▸ **Supplied text**:
Communication systems
A radio communication system sends signals by radio. Types of radio communication systems deployed depend on technology, standards, regulations, radio spectrum allocation, user requirements, service positioning, and investment.

The radio equipment involved in communication systems includes a transmitter and a receiver, each having an antenna and appropriate terminal equipment such as a microphone at the transmitter and a loudspeaker at the receiver in the case of a voice-communication system. The power consumed in a transmitting station varies depending on the distance of communication and the transmission conditions. The power received at the receiving station is usually only a tiny fraction of the transmitter's output, since communication depends on receiving the information, not the energy that was transmitted.

Classical radio communications systems use frequency-division multiplexing (FDM) as a strategy to split up and share the available radio-frequency bandwidth for use by different party's communications concurrently. Modern radio communication systems include those that divide up a radio-frequency band by time-division multiplexing (TDM) and code-division multiplexing (CDM) as alternatives to the classical FDM strategy. These systems offer different tradeoffs in supporting multiple users, beyond the FDM strategy that was ideal for broadcast radio but less so for applications such as mobile telephony.

A radio communication system may send information only one way. For example, in broadcasting a single transmitter sends signals to many receivers. Two stations may take turns sending and receiving, using a single radio frequency; this is called "simplex." By using two radio frequencies, two stations may continuously and concurrently send and receive signals - this is called "duplex" operation.


Audio

One-way:
AM radio uses amplitude modulation, in which the amplitude of the transmitted signal is made proportional to the sound amplitude captured  by the microphone, while the transmitted frequency remains unchanged. Transmissions are affected by static and interference because lightning and other sources of radio emissions on the same frequency add their amplitudes to the original transmitted amplitude.
In the early part of the 20th century, American AM radio stations broadcast with powers as high as 500 kW, and some could be heard worldwide; these stations' transmitters were commandeered for military use by the US Government during World War II. Currently, the maximum broadcast power for a civilian AM radio station in the United States and Canada is 50 kW, and the majority of stations that emit signals this powerful were grandfathered in (see List of 50 kW AM radio stations in the United States). In 1986 KTNN received the last granted 50,000 watt license. These 50 kW stations are generally called "clear channel" stations (not to be confused with Clear Channel Communications), because within North America each of these stations has exclusive use of its broadcast frequency throughout part or all of the broadcast day.
Bush House, old home of the BBC World Service.

▸ **Required work**:
1) In the passage on radio communication systems, what is the current maximum broadcast power for a civilian AM radio station in the United States and Canada?
2) Reproduce the section of the passage on radio communication systems between "In the early" and "the broadcast day.", inclusive.

▸ **Information given**:
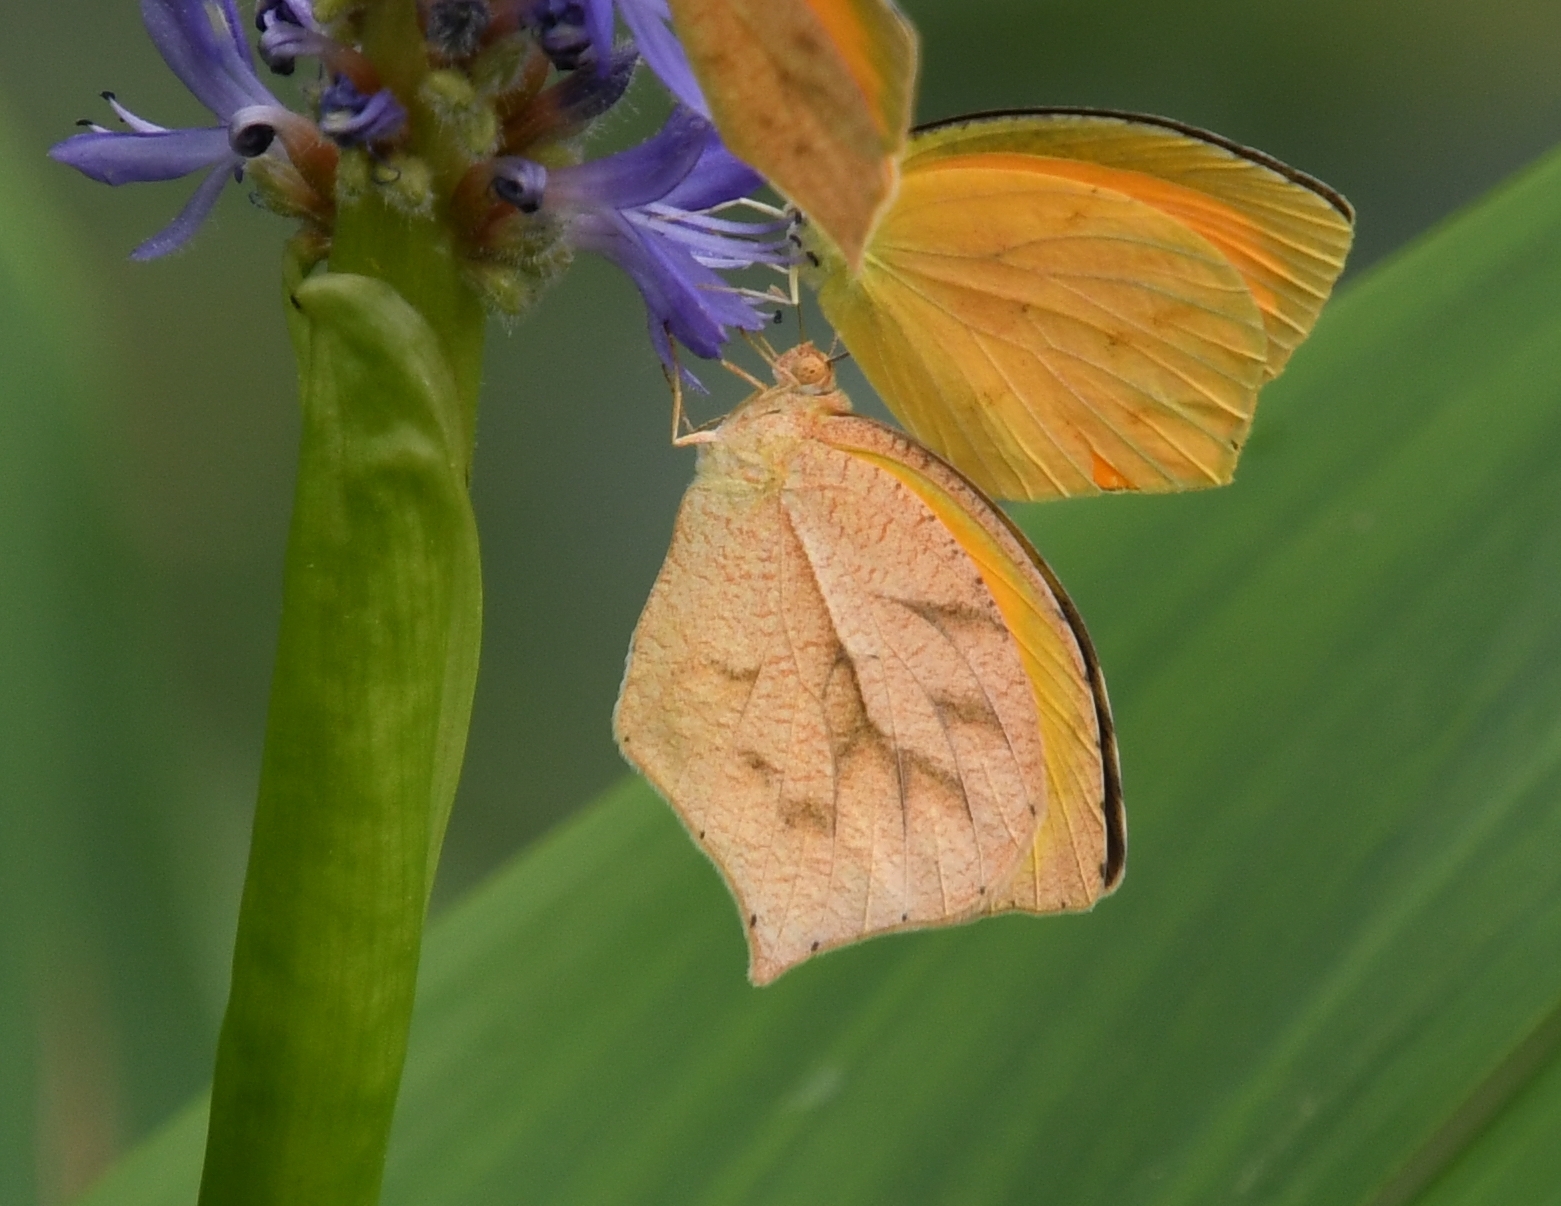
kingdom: Animalia
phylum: Arthropoda
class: Insecta
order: Lepidoptera
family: Pieridae
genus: Pyrisitia
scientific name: Pyrisitia proterpia
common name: Tailed orange
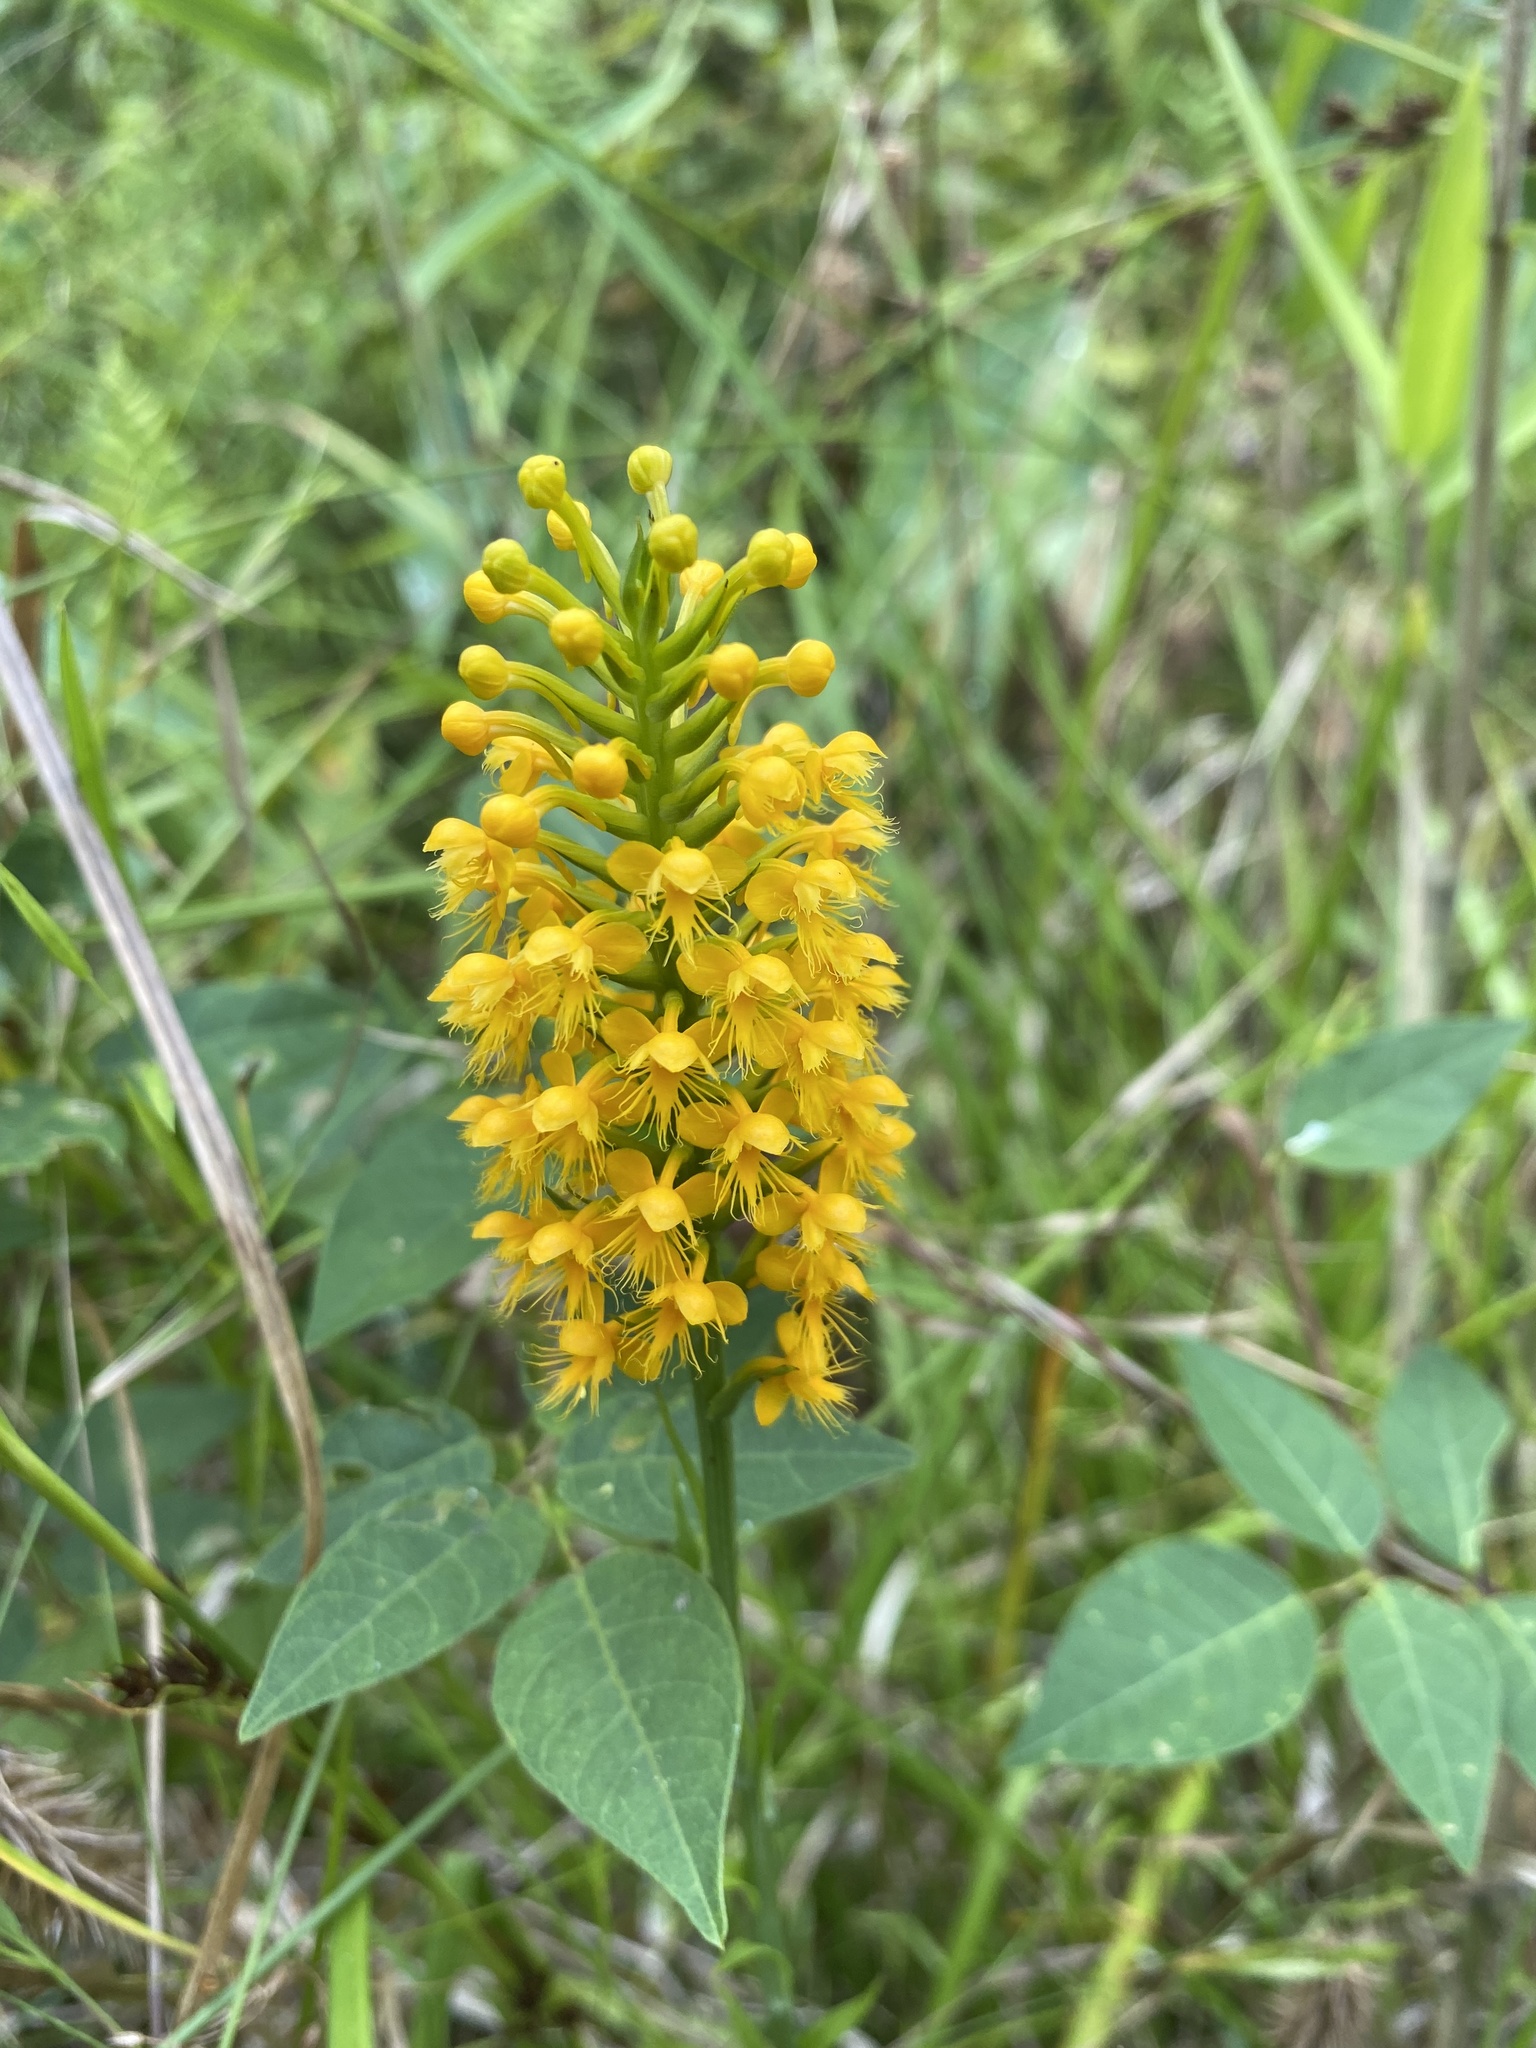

▸ **Solution set**:
1) 50 kW

2)
In the early part of the 20th century, American AM radio stations broadcast with powers as high as 500 kW, and some could be heard worldwide; these stations' transmitters were commandeered for military use by the US Government during World War II. Currently, the maximum broadcast power for a civilian AM radio station in the United States and Canada is 50 kW, and the majority of stations that emit signals this powerful were grandfathered in (see List of 50 kW AM radio stations in the United States). In 1986 KTNN received the last granted 50,000 watt license. These 50 kW stations are generally called "clear channel" stations (not to be confused with Clear Channel Communications), because within North America each of these stations has exclusive use of its broadcast frequency throughout part or all of the broadcast day.